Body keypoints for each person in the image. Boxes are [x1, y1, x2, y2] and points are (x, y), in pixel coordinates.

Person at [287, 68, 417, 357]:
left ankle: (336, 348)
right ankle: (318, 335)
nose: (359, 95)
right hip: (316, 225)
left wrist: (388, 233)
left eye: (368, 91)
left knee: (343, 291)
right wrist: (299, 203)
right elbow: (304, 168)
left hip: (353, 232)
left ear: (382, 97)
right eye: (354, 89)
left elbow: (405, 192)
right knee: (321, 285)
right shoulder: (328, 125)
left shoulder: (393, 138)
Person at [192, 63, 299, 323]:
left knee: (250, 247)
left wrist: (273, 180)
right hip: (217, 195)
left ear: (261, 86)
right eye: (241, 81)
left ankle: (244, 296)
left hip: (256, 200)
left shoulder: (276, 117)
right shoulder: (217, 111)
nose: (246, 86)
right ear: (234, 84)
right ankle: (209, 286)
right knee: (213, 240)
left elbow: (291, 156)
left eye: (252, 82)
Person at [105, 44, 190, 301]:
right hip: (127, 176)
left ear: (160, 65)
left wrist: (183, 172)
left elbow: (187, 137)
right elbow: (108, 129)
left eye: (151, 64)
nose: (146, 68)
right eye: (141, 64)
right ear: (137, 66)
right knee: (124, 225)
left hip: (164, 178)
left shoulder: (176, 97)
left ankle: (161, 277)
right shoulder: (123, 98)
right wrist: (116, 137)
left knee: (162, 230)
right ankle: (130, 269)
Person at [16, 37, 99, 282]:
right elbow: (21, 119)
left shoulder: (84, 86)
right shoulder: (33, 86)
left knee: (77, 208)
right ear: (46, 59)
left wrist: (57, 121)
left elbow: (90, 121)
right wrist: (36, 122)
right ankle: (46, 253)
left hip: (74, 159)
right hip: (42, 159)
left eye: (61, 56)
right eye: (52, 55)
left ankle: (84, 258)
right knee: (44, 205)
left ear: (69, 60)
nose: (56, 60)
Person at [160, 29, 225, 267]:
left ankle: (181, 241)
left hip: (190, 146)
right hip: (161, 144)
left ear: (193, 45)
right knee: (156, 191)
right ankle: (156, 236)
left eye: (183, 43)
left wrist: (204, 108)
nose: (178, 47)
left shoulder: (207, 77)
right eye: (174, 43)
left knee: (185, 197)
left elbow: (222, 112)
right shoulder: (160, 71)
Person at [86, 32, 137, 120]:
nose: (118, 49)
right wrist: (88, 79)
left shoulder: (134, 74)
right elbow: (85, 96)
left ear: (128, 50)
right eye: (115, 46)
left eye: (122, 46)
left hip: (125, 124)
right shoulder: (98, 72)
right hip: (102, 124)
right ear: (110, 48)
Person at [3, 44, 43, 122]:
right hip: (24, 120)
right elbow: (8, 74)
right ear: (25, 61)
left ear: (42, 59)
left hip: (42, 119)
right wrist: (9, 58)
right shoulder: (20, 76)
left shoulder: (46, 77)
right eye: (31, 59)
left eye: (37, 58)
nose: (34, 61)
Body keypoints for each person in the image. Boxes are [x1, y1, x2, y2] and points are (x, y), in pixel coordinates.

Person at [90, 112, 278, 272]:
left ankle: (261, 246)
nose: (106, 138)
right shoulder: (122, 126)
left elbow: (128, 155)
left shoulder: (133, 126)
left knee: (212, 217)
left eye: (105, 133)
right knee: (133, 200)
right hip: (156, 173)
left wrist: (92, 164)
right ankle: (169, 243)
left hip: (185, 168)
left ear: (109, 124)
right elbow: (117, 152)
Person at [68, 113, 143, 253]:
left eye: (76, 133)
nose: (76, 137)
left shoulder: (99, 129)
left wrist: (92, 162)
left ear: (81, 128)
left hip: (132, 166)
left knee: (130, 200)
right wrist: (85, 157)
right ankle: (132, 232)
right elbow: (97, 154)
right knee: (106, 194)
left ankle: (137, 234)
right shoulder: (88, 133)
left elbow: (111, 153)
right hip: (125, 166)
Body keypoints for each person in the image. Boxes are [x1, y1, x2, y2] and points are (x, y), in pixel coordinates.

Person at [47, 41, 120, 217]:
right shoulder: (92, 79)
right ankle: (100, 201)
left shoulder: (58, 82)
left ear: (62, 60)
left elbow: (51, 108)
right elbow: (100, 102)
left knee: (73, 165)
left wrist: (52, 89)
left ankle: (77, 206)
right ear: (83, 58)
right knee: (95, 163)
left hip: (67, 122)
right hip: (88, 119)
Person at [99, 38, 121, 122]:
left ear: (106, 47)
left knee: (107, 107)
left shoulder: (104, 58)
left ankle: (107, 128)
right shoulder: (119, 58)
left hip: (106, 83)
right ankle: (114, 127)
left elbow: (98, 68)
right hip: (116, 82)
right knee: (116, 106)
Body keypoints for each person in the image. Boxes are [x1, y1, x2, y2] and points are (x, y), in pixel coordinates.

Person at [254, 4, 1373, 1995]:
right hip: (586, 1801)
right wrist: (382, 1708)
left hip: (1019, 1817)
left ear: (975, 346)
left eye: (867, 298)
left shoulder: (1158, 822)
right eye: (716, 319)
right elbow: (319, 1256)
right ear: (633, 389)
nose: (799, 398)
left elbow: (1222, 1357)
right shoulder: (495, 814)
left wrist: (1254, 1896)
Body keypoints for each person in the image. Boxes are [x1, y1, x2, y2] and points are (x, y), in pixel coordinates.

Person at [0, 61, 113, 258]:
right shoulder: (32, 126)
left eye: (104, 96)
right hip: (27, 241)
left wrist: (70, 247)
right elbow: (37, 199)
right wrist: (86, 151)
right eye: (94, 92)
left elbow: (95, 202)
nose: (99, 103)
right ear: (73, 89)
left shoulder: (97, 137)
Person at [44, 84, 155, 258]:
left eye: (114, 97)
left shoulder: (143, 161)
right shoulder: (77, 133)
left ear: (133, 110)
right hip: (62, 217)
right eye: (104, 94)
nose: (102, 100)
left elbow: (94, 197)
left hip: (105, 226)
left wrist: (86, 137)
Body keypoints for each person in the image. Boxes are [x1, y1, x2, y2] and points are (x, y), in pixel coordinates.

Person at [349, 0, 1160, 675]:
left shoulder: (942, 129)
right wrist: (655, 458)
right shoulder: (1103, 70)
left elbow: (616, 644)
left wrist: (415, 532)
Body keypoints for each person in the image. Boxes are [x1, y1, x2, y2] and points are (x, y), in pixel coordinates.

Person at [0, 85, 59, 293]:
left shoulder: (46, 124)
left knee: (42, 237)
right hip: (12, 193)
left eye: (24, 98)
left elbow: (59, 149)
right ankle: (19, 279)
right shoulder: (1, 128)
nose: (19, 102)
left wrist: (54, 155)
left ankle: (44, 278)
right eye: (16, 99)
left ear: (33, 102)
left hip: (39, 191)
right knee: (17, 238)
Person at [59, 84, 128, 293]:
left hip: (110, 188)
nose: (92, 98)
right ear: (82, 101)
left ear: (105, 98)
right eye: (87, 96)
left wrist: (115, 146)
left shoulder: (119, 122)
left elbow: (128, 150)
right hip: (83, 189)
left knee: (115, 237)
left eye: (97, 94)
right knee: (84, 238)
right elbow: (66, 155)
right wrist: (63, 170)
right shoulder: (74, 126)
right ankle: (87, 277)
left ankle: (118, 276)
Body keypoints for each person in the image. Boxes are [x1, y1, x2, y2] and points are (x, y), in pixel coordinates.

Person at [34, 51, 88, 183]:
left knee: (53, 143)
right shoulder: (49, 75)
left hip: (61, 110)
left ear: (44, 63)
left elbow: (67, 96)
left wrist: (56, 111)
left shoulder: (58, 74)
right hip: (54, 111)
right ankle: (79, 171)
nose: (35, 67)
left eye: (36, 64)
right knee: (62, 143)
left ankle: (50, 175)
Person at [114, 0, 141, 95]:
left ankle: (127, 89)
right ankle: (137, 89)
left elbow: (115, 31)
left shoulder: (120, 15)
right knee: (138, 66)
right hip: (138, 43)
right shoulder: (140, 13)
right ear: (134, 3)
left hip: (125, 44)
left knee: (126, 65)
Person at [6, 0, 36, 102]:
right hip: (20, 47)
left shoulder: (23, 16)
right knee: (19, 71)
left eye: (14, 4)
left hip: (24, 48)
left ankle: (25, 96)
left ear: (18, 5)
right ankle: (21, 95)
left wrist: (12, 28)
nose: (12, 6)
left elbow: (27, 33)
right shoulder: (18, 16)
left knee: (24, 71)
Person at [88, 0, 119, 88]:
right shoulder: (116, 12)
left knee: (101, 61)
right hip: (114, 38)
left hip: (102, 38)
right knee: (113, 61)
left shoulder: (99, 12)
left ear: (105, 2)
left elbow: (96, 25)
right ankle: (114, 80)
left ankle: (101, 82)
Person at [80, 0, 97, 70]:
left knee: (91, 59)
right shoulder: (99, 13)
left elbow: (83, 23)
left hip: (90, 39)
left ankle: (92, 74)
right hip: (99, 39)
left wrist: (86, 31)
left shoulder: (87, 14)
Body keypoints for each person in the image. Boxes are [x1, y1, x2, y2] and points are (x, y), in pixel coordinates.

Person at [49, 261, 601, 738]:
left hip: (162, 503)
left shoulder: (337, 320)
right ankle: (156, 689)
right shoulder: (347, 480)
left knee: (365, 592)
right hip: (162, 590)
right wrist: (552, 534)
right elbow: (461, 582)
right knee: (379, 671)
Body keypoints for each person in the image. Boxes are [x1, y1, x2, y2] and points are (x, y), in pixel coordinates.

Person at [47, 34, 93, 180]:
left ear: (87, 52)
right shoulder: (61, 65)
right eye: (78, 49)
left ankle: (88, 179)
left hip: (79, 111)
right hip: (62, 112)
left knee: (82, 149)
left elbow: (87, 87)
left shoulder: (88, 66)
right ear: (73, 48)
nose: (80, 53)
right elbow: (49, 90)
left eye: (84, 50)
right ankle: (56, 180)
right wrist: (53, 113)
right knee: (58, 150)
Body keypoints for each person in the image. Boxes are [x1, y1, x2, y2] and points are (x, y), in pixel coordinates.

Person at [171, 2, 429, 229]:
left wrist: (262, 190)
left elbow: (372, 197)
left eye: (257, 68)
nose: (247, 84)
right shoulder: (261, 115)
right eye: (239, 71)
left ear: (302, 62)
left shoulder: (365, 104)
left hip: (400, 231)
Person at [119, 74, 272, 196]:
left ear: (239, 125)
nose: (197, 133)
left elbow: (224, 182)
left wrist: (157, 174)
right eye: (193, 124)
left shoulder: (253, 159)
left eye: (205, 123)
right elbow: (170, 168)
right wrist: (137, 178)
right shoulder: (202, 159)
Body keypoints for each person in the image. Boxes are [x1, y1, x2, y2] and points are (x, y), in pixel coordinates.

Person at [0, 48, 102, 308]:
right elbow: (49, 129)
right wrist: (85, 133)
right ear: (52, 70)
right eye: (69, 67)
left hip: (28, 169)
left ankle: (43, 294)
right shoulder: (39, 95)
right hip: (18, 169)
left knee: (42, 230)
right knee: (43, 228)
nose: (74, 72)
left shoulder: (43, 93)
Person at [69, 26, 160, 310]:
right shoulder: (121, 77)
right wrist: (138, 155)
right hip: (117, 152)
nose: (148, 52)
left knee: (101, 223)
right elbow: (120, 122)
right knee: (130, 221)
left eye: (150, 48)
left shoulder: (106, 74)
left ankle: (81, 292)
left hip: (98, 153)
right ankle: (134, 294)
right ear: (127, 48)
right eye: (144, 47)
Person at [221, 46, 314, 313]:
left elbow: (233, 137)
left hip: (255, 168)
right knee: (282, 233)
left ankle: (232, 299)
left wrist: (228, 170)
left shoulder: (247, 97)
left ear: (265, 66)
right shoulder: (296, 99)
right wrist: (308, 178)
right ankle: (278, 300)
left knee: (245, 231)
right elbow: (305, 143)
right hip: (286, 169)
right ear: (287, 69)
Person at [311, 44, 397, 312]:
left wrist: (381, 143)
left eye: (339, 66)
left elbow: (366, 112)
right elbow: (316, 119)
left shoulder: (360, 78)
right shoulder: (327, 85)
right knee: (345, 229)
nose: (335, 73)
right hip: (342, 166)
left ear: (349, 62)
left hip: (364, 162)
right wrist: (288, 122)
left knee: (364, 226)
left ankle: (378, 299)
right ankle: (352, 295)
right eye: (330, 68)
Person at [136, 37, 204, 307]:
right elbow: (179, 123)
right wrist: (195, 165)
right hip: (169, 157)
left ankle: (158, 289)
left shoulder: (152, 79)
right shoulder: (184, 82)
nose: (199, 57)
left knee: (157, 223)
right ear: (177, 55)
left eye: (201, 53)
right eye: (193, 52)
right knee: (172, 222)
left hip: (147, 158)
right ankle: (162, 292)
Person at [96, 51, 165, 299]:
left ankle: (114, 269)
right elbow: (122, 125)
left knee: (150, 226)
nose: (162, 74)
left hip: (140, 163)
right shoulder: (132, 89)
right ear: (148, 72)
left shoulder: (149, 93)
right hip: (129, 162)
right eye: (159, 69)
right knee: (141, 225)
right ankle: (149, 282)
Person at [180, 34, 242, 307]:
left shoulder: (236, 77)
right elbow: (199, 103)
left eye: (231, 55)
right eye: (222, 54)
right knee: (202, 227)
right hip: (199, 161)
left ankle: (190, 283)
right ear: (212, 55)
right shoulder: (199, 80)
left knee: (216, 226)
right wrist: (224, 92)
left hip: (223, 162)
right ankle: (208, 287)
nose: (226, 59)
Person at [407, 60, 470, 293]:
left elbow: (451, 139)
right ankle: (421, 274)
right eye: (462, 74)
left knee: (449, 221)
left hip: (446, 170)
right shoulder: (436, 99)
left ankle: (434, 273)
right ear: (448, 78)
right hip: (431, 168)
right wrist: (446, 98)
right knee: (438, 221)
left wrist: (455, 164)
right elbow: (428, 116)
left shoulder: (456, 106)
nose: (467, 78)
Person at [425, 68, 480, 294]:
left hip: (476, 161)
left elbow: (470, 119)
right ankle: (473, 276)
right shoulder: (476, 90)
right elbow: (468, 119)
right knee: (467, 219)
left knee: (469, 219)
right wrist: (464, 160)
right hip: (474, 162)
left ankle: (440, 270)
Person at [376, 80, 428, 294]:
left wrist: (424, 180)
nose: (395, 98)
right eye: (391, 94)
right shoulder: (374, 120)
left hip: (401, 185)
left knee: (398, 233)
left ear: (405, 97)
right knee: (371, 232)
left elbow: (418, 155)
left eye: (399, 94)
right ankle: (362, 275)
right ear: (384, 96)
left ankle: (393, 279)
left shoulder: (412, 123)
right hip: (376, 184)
________________________________________
**Task item**: Beginning with the line that has "right wrist: (195, 165)" and ending with the line that has "right ankle: (149, 282)", set down the lines above exactly and include no others.

**Output**:
right wrist: (195, 165)
right hip: (169, 157)
left ankle: (158, 289)
left shoulder: (152, 79)
right shoulder: (184, 82)
nose: (199, 57)
left knee: (157, 223)
right ear: (177, 55)
left eye: (201, 53)
right eye: (193, 52)
right knee: (172, 222)
left hip: (147, 158)
right ankle: (162, 292)
Person at [96, 51, 165, 299]:
left ankle: (114, 269)
right elbow: (122, 125)
left knee: (150, 226)
nose: (162, 74)
left hip: (140, 163)
right shoulder: (132, 89)
right ear: (148, 72)
left shoulder: (149, 93)
right hip: (129, 162)
right eye: (159, 69)
right knee: (141, 225)
right ankle: (149, 282)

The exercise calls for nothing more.